Graduates from the UCD School of Agriculture & Food Science’s class of 2020 spoke to Noel Bardon about the challenges and opportunities encountered following the completion of their degree programmes last year.
Stage-Four students in the School of Agriculture & Food Science find themselves nearing the end of their undergraduate studies, almost a third of the way through the Spring trimester. An atmosphere of uncertainty pertaining to potential opportunities for further study or employment has shadowed many undergraduates’ exploration of possible progression options. Some graduates have succeeded in overcoming the challenges posed by the current reduction in industry career offerings, forging an opportunity to develop career prospects through the completion of postgraduate study. Many others have opted to bring technical knowledge back to the home farm, helping family members and neighbours in running their enterprises while weathering the temporary lull in graduate demand at sectoral level.
Reports indicate that many companies have advertised positions and offered interviews with intentions of expanding their workforce, only to then find employee training too difficult to implement in line with extended government restrictions. Clodagh Forbes, a recent Animal & Crop Production graduate, commented on her experience of the application process for roles in industry: “Whilst the need for graduates grows, the companies are just reluctant to take new people on and introduce new bodies into the working environment”. This challenge of equipping fresh graduates with the applied skills they require in the working environment is made difficult by the high degree of in-person, client-customer contact many roles in the sector entail. The completion of PWE programmes will likely aid UCD agricultural graduates, as many elements of such on-the-job training regimes have been completed in the third year of study.
Clodagh also mentioned the re-emergence of an optimistic outlook amongst recent graduates as the volume of positions advertised has begun to increase. “Things are picking back up, with companies showing that there are ways and means around the obstacles of Covid”. She commented on her relief, with the benefit of hindsight, to have begun a part-time Diploma in Leadership for the Agri-food Sector in UCC.
"Sources employed at various levels of industry and education have aired a word of
caution to those whose plans are entirely reliant upon applications for industry-provided graduate programmes"

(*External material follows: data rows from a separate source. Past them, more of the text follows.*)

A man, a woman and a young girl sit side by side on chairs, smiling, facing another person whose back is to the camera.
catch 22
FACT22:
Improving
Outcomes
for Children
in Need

One element of the Stage-Four study experience that current final year students will miss out on is the Ag Soc Careers Fair held annually on campus. The graduates interviewed have commented on the immense value of employer-student exposure at such events and the understanding of the jobs market that can be gained from the personal resources offered at job fairs. Any online event will face serious challenges in generating the same degree of engagement and relaxed atmosphere that many seek at these fairs. It is understood that the Ag Soc Careers’ Committee has initiated contact with previous exhibitors to gauge the appetite amongst potential employers for a replacement event to be held virtually.
Not all graduates from the class of 2020 feel their plans have been subjected to the same levels of disruption described by others. Studying the part-time MSc programme in Agricultural Extension and Innovation, Patrick McCarron from Co Donegal has found his progression to have been insulated, to an extent, from the changing circumstances of many. Patrick had always hoped to complete a Masters in the area of knowledge transfer, and with the full-time taught course moved online, the decision was made to opt for the two-year part-time course. This course is normally delivered online and, as a result, has faced little disruption with changing government restrictions. The part-time programme has also allowed him to work alongside his studies.

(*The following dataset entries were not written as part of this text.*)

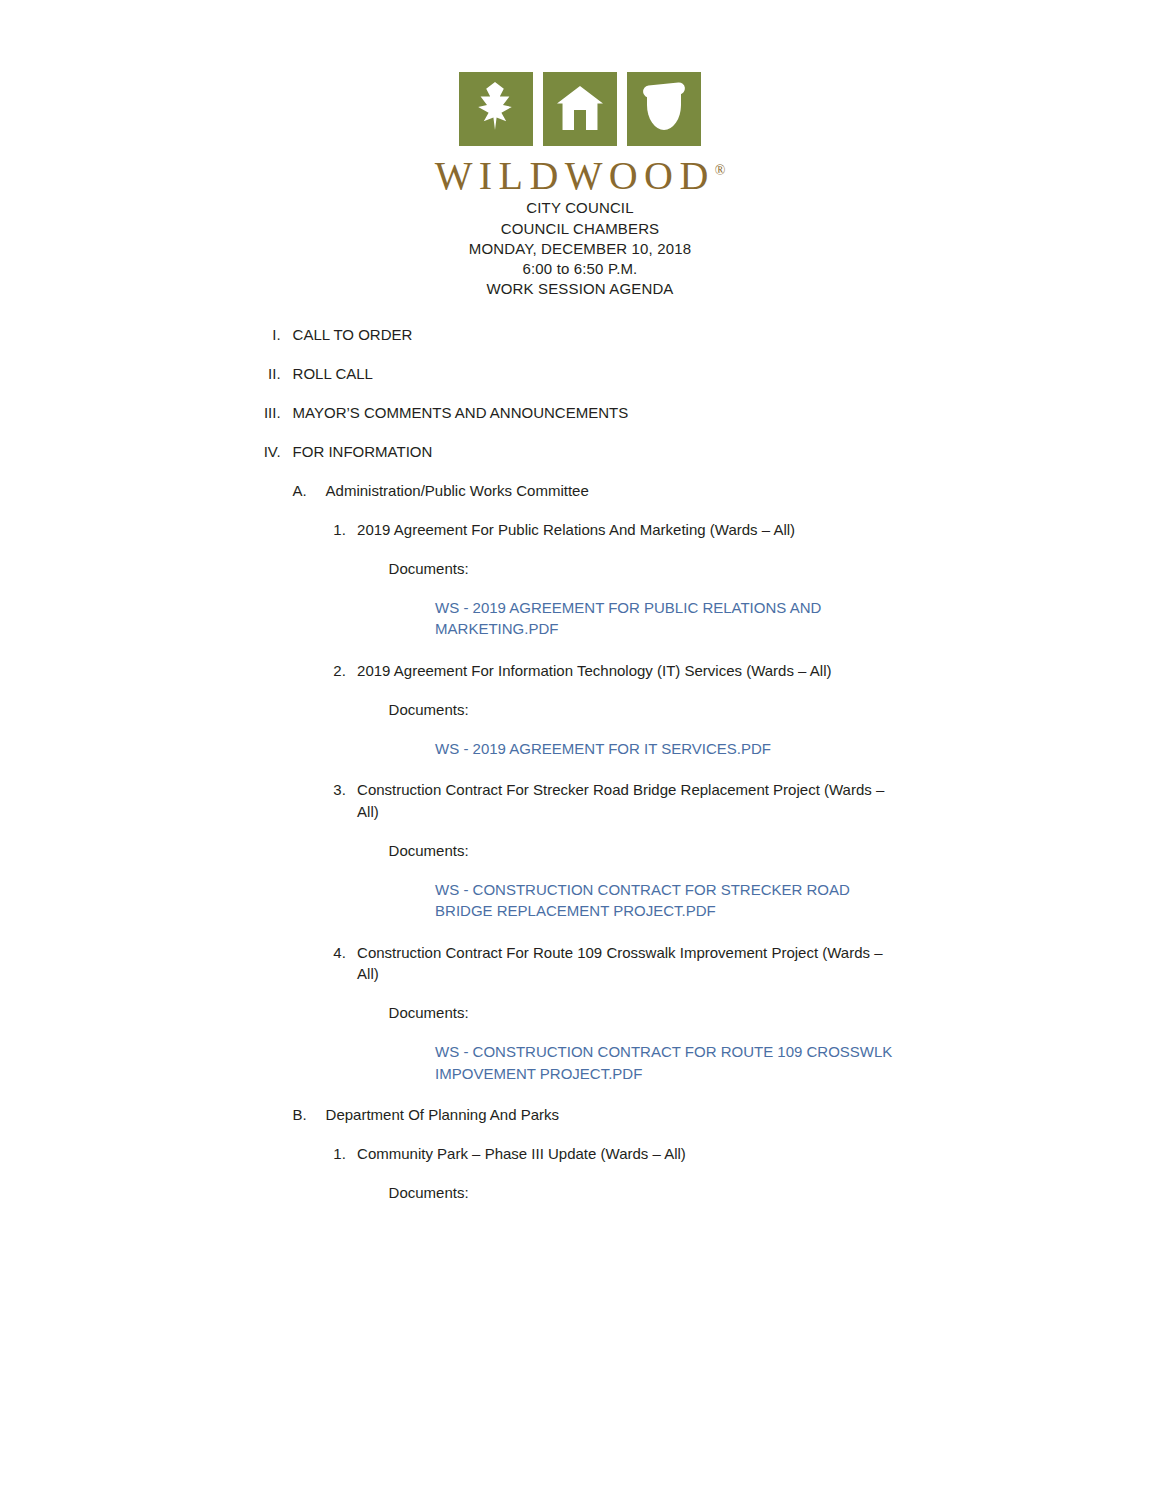WILDWOOD®
CITY COUNCIL
COUNCIL CHAMBERS
MONDAY, DECEMBER 10, 2018
6:00 to 6:50 P.M.
WORK SESSION AGENDA
I. CALL TO ORDER
II. ROLL CALL
III. MAYOR’S COMMENTS AND ANNOUNCEMENTS
IV. FOR INFORMATION
A. Administration/Public Works Committee
1. 2019 Agreement For Public Relations And Marketing (Wards – All)
Documents:
WS - 2019 AGREEMENT FOR PUBLIC RELATIONS AND MARKETING.PDF
2. 2019 Agreement For Information Technology (IT) Services (Wards – All)
Documents:
WS - 2019 AGREEMENT FOR IT SERVICES.PDF
3. Construction Contract For Strecker Road Bridge Replacement Project (Wards – All)
Documents:
WS - CONSTRUCTION CONTRACT FOR STRECKER ROAD BRIDGE REPLACEMENT PROJECT.PDF
4. Construction Contract For Route 109 Crosswalk Improvement Project (Wards – All)
Documents:
WS - CONSTRUCTION CONTRACT FOR ROUTE 109 CROSSWLK IMPOVEMENT PROJECT.PDF
B. Department Of Planning And Parks
1. Community Park – Phase III Update (Wards – All)
Documents:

Christopher Heffernan, a Kerry native pursuing a research-based PhD in animal nutrition through Teagasc and UCC revealed the immense strain placed on studying, at this academic level, remotely. An inability to work from his research centre in Teagasc Moorepark has hindered, Chris believes, the capacity of him and other PhD candidates to access resources and engage with fellow researchers. Whilst agricultural research is deemed an essential service under current government guidelines, many educational and research institutions are reluctant to increase the volume of interpersonal contact, be these contacts on-site or in the wider farmer community relied upon in research studies. Christopher, like many postgraduate students, is hopeful that he will continue to put his time spent away from campus in Cork and the research centre in Moorepark to constructive use in working through his literature review.

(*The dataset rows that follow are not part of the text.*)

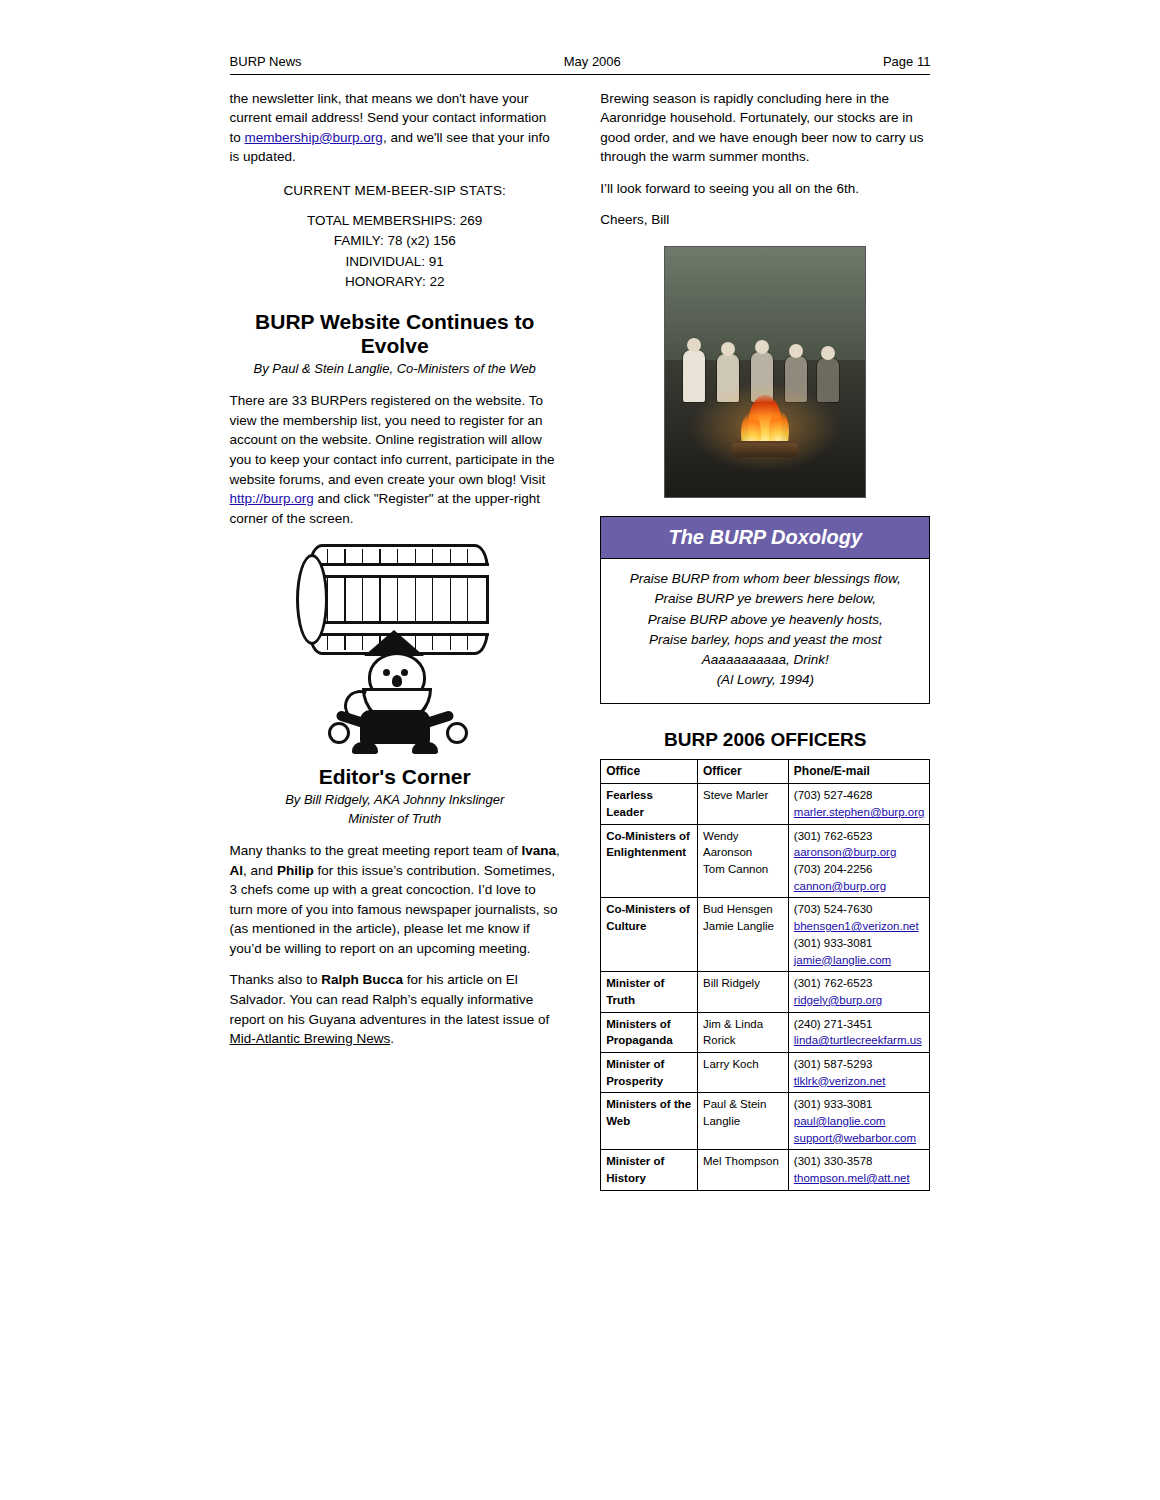BURP News
May 2006
Page 11
the newsletter link, that means we don't have your current email address! Send your contact information to membership@burp.org, and we'll see that your info is updated.
CURRENT MEM-BEER-SIP STATS:
TOTAL MEMBERSHIPS: 269
FAMILY: 78 (x2) 156
INDIVIDUAL: 91
HONORARY: 22
BURP Website Continues to Evolve
By Paul & Stein Langlie, Co-Ministers of the Web
There are 33 BURPers registered on the website. To view the membership list, you need to register for an account on the website. Online registration will allow you to keep your contact info current, participate in the website forums, and even create your own blog! Visit http://burp.org and click "Register" at the upper-right corner of the screen.
Editor's Corner
By Bill Ridgely, AKA Johnny Inkslinger
Minister of Truth
Many thanks to the great meeting report team of Ivana, Al, and Philip for this issue’s contribution. Sometimes, 3 chefs come up with a great concoction. I’d love to turn more of you into famous newspaper journalists, so (as mentioned in the article), please let me know if you’d be willing to report on an upcoming meeting.
Thanks also to Ralph Bucca for his article on El Salvador. You can read Ralph’s equally informative report on his Guyana adventures in the latest issue of Mid-Atlantic Brewing News.
Brewing season is rapidly concluding here in the Aaronridge household. Fortunately, our stocks are in good order, and we have enough beer now to carry us through the warm summer months.
I’ll look forward to seeing you all on the 6th.
Cheers, Bill
The BURP Doxology
Praise BURP from whom beer blessings flow,
Praise BURP ye brewers here below,
Praise BURP above ye heavenly hosts,
Praise barley, hops and yeast the most
Aaaaaaaaaaa, Drink!
(Al Lowry, 1994)
BURP 2006 OFFICERS
| Office | Officer | Phone/E-mail |
| --- | --- | --- |
| Fearless Leader | Steve Marler | (703) 527-4628 marler.stephen@burp.org |
| Co-Ministers of Enlightenment | Wendy Aaronson Tom Cannon | (301) 762-6523 aaronson@burp.org (703) 204-2256 cannon@burp.org |
| Co-Ministers of Culture | Bud Hensgen Jamie Langlie | (703) 524-7630 bhensgen1@verizon.net (301) 933-3081 jamie@langlie.com |
| Minister of Truth | Bill Ridgely | (301) 762-6523 ridgely@burp.org |
| Ministers of Propaganda | Jim & Linda Rorick | (240) 271-3451 linda@turtlecreekfarm.us |
| Minister of Prosperity | Larry Koch | (301) 587-5293 tlklrk@verizon.net |
| Ministers of the Web | Paul & Stein Langlie | (301) 933-3081 paul@langlie.com support@webarbor.com |
| Minister of History | Mel Thompson | (301) 330-3578 thompson.mel@att.net |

One aspect of the application process that the graduates who spoke with the University Observer believe has improved, following an initial period of adaptation, is the move to remote interviewing for job openings. Interviewers and job applicants alike have reached a level of familiarity in the operation of online communication platforms that have reduced the disparity in the experience of interviewing on the digital interface, in comparison with traditional face-face interviewing methods.